Enki inspected it. He sniffed. “A meaningless scrap of graffiti.”
Zeke traced the figure with his forefinger. The hairs on his neck stood up. Someone carved this symbol when the Earth was just a lump of rock. Someone, or something. And here he was, two billion years later, touching it. An abyss of time separated him from that long ago moment. An abyss so vast he could barely imagine it. He tried to picture the creature that once stood there. But all he could see was poor Scuff, writhing in agony back at the other cave.
“Ahem.” Enki’s reedy voice disturbed Zeke’s thoughts.
“What’s your opinion?” Enki gave a nervous titter. “How does the pool work?”
Like I’m going to help you.
“I don’t have to be a mind reader to know what you’re thinking,” Enki sneered. He tapped the microphone with his iPistol.
“Okay!” Zeke cried. “There’s only one way. Dive in!”
Enki looked at the placid surface. “The water’s so dirty.”
“It’s not water,” Zeke said.
“I knew that,” Enki snapped, and then, “what do you think it is?”
Zeke shrugged. “Dunno, some kind of liquid. A serum.”
Enki took a deep breath. “Needs must when the devil drives.” He pulled off his jacket.
“Stop!” Zeke cried. “It could be dangerous.”
“Tish!” Enki replied.
“Really! It’s been festering here forever. It might have turned acidic.”
“Acid?” Enki’s mouth dropped.
“Or anything. All those chemicals stagnating like a toxic dump.”
Enki gave him a sceptical look, and said, “This whole world is a sealed environment. No bacteria. No erosion. Look at the way the buildings are holding up.”
“Is it worth the risk? Better a short life than none at all.”
Enki stroked his chin. “M
aybe we do need a test run.” His eyes gleamed.
By pushing you in, you little rat!
Zeke wasn’t sure whether he heard the words with his ears or his brain. But they were unmistakable. Enki seized him by the shoulders. But Zeke was forewarned and locked his knees. He grasped the man’s upper arms. Enki shoved harder. For a few seconds they grappled. Although not a muscular man, Enki was fat and threw his weight into the struggle.
Zeke felt himself totter on the edge. He glanced over his shoulder at the stagnant mess. The pool rippled! As though it was waiting for him. A sense of revulsion fuelled Zeke’s muscles and he pushed back with renewed energy. Enki’s feet slipped an inch or two.
“Don’t…fight…me,” Enki snarled.
His eyes were bulging. Zeke could see droplets of sweat on the man’s face.
Whack! A fist punched into Zeke’s chest. He toppled backwards, but at the last moment flung his arms around Enki and hung on with every fibre of strength.
“Let go!” Enki shrieked, attempting to prize Zeke off.
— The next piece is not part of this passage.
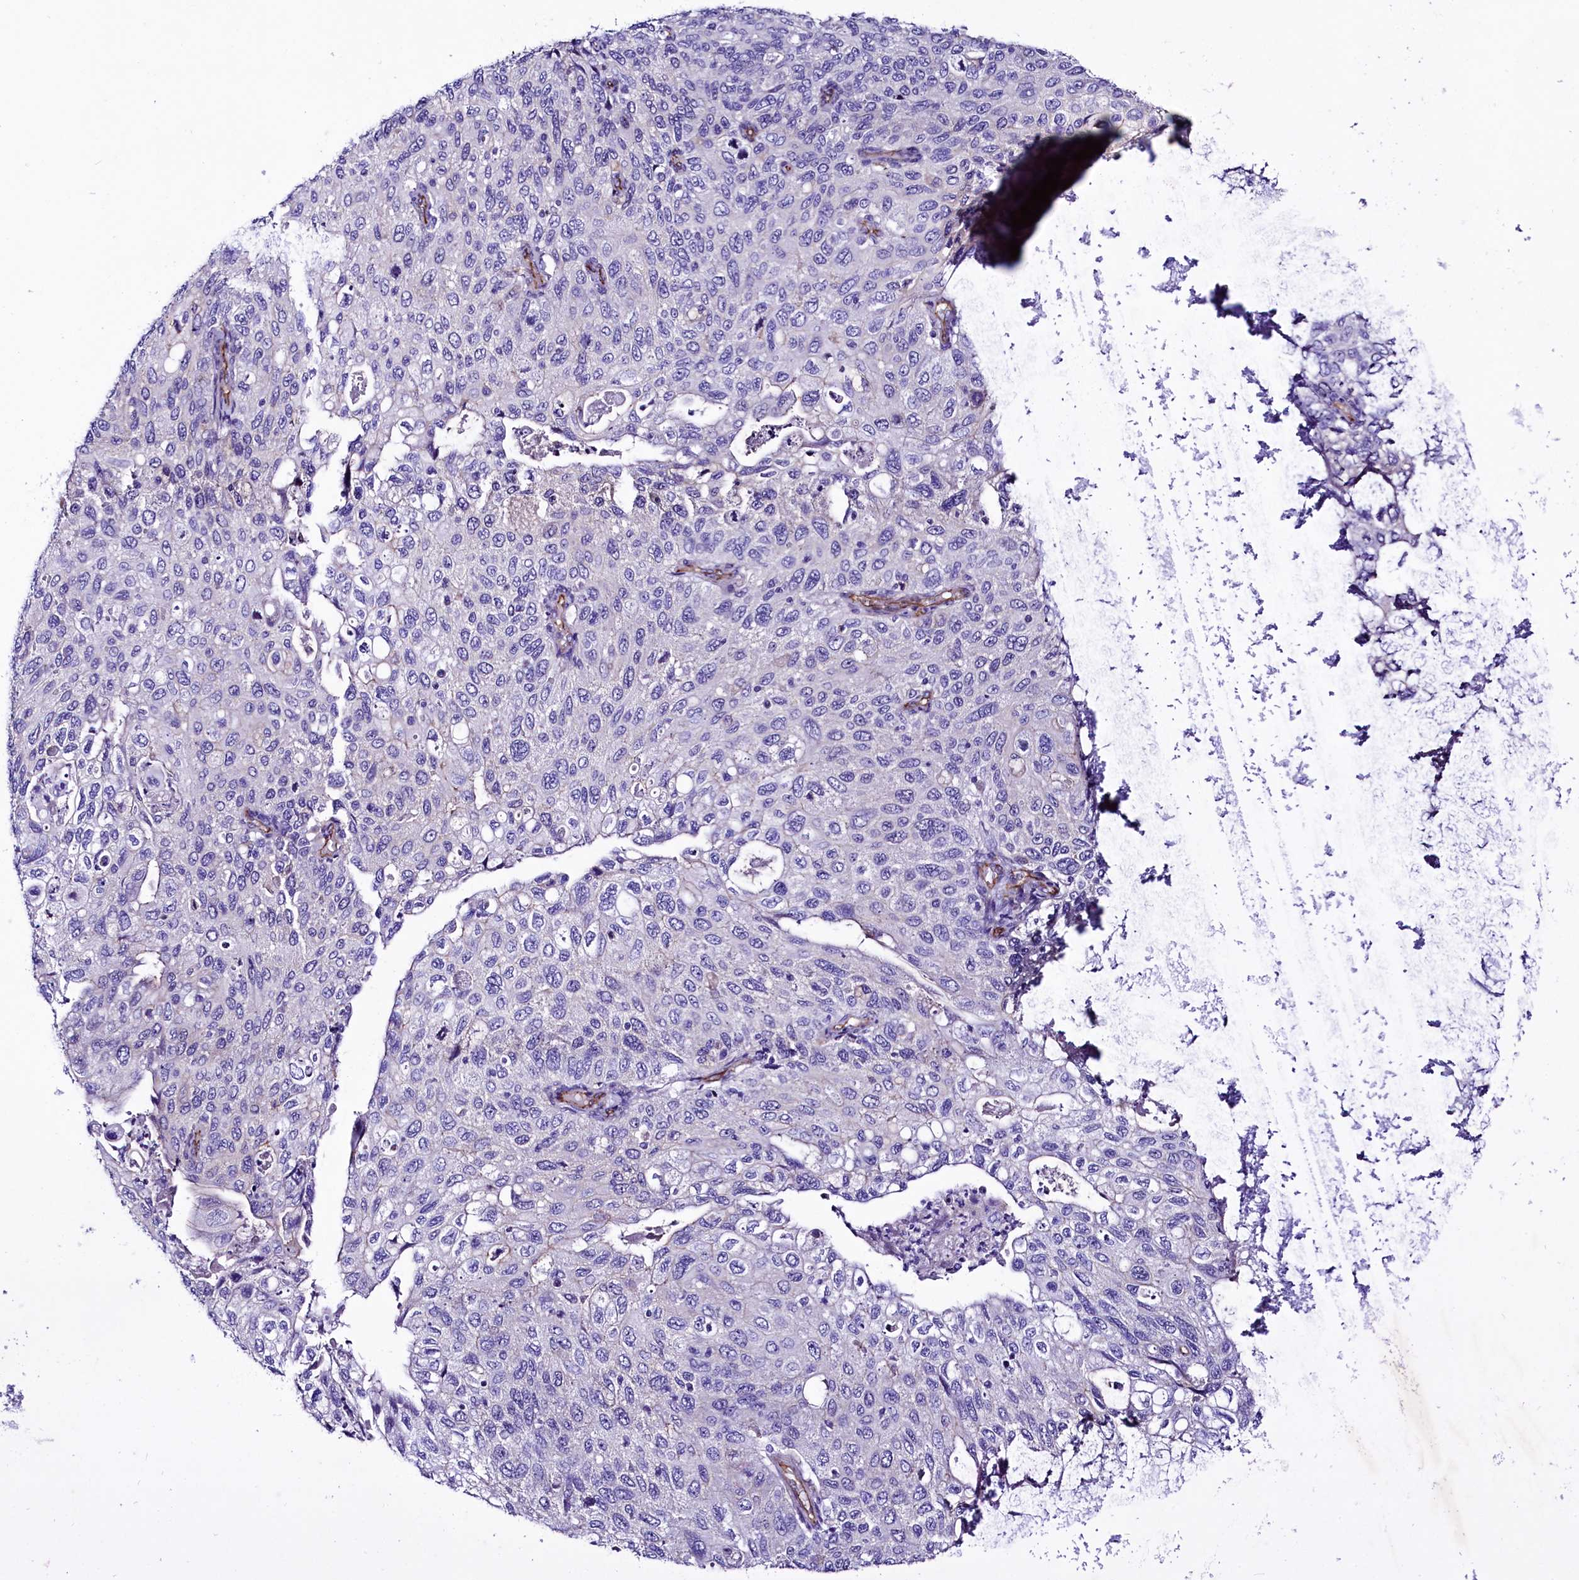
{"staining": {"intensity": "negative", "quantity": "none", "location": "none"}, "tissue": "cervical cancer", "cell_type": "Tumor cells", "image_type": "cancer", "snomed": [{"axis": "morphology", "description": "Squamous cell carcinoma, NOS"}, {"axis": "topography", "description": "Cervix"}], "caption": "The image shows no staining of tumor cells in squamous cell carcinoma (cervical).", "gene": "SLF1", "patient": {"sex": "female", "age": 70}}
They shuffled forward, they shuffled back, in a frenzied dance.
The bedrock beneath them heaved. Another tremor! The walls moaned like a tortured beast. A shock wave hurled Zeke and Enki, arm in arm, into the pool. An icy splash enveloped them and everything was lost.
Blackness swallowed them. Zeke thrashed wildly against the sticky, suffocating mess. It felt like drowning in a tar pit.
I’m going to die.
His legs kicked and his arms flailed. Bells rang in his ears. His lungs screamed as trapped air clawed against his ribs. The pain was unbearable.
Let go.
It was the voice in his head. He never knew if it were instinct or something more. Something left behind by the orb. Did he trust it? Did he have a choice?
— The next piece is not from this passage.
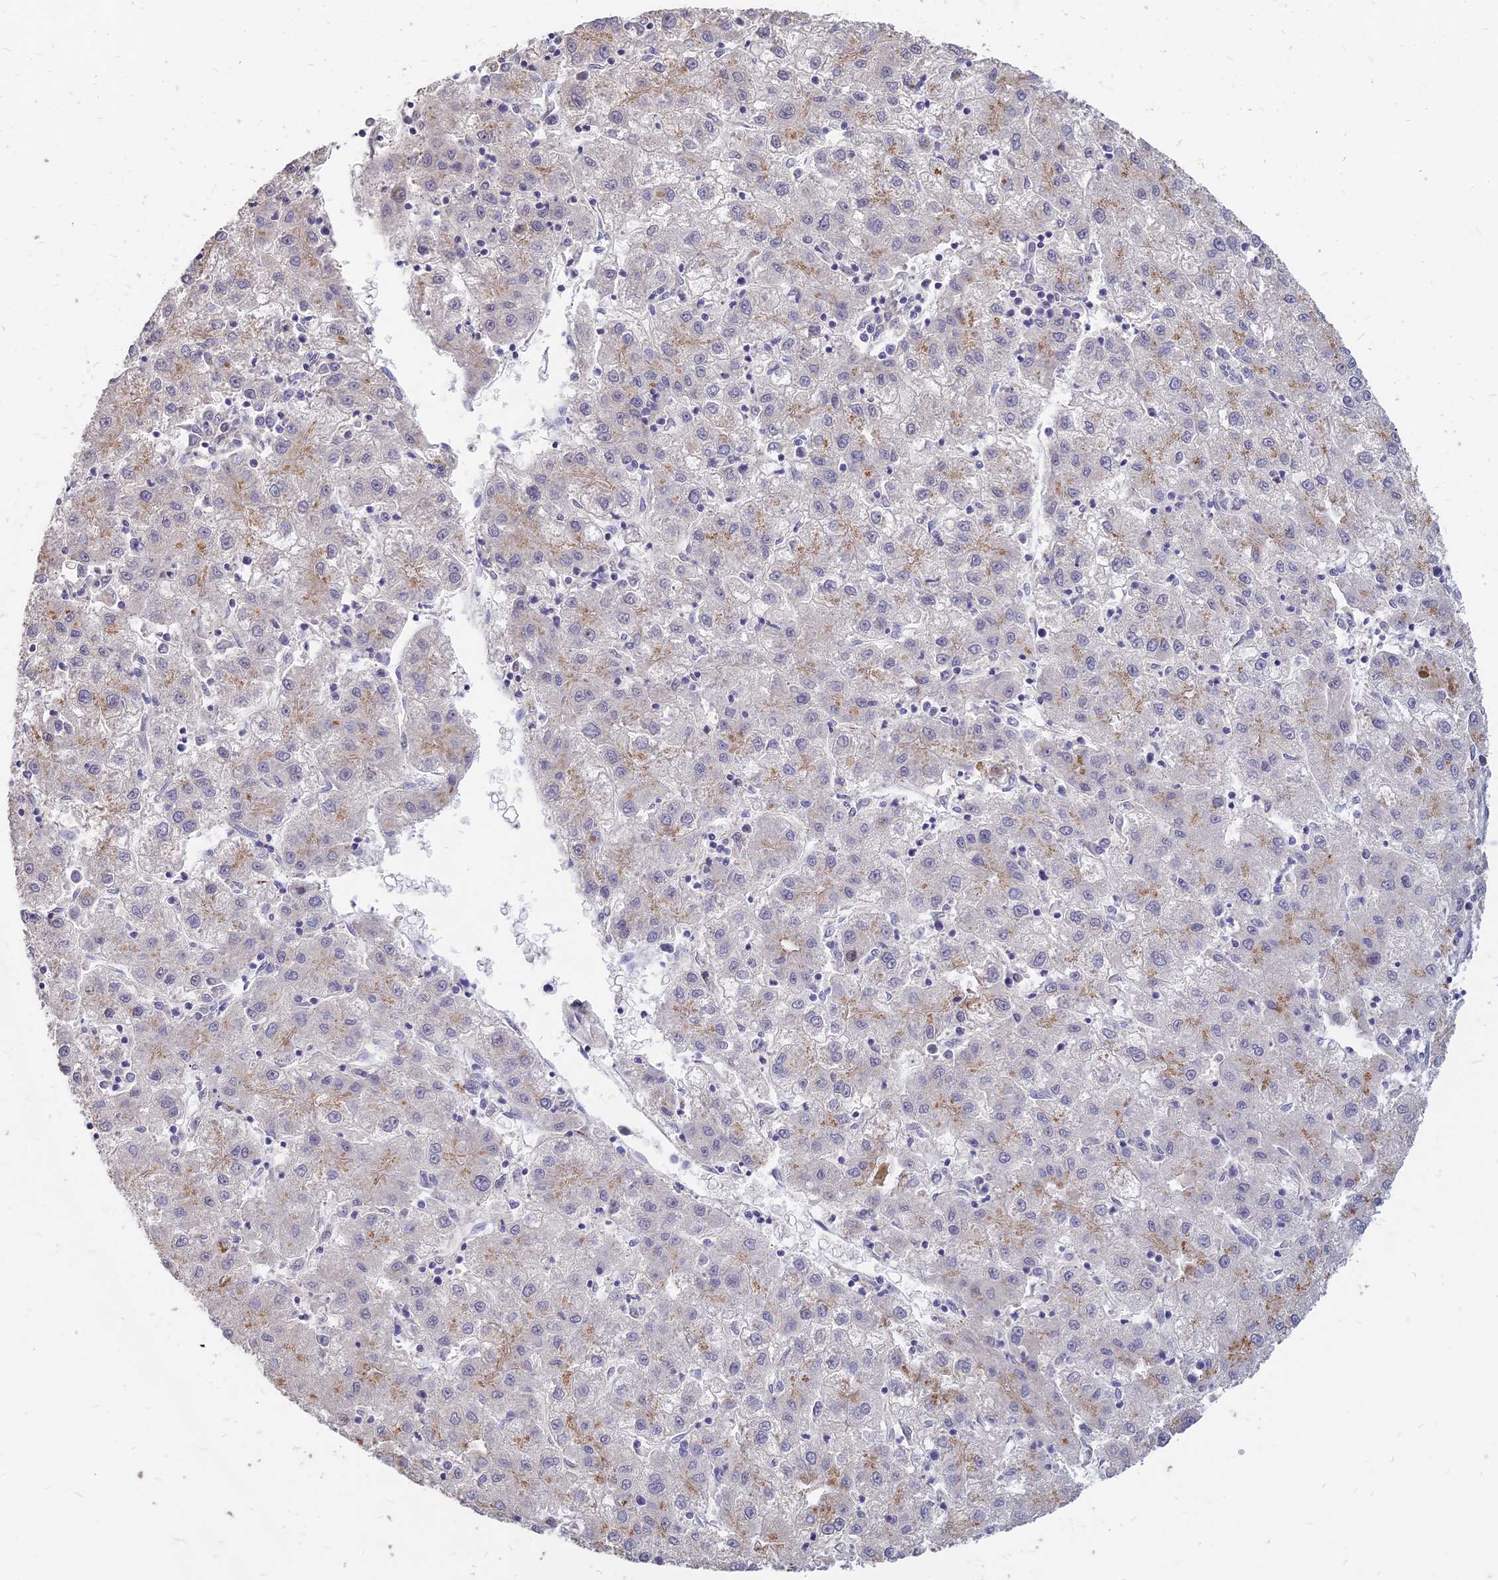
{"staining": {"intensity": "weak", "quantity": "25%-75%", "location": "cytoplasmic/membranous"}, "tissue": "liver cancer", "cell_type": "Tumor cells", "image_type": "cancer", "snomed": [{"axis": "morphology", "description": "Carcinoma, Hepatocellular, NOS"}, {"axis": "topography", "description": "Liver"}], "caption": "The immunohistochemical stain shows weak cytoplasmic/membranous staining in tumor cells of liver hepatocellular carcinoma tissue.", "gene": "ST3GAL6", "patient": {"sex": "male", "age": 72}}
Zeke’s lips opened. A bubble of carbon dioxide escaped from his throat. His limbs slowed. Consciousness faded.
Breath! Breath, cried his body. Zeke gulped in a mouthful of the black ooze. Oxygen flowed. Arteries pulsed. He was alive.
The tar thinned. It wasn’t sticky at all. It was air. He was floating in midair. It reminded him of translocating, and the void between atoms, but with one big difference. That place was a vacuum. This was different. Here he could breath.